## EXERCISE GOAL
Run through the records and show each line that includes the string "small".
RECORDED INFORMATION: Begin
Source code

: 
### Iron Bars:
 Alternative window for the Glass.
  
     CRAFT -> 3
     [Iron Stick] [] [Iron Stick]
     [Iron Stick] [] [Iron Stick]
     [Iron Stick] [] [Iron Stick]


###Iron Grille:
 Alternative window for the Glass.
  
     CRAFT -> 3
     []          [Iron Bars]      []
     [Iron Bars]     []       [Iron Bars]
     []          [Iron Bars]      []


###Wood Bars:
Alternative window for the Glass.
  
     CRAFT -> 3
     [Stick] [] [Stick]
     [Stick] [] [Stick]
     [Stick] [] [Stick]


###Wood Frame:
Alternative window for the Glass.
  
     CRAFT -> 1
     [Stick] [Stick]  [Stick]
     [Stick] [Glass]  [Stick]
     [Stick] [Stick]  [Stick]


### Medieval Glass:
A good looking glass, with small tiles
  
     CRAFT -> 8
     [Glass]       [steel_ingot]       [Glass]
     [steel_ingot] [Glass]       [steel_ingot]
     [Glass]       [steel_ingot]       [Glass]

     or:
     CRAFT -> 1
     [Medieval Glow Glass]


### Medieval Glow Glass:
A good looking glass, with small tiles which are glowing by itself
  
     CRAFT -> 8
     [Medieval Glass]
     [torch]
RECORDED INFORMATION: End
## ANSWER SECTION
A good looking glass, with small tiles
A good looking glass, with small tiles which are glowing by itself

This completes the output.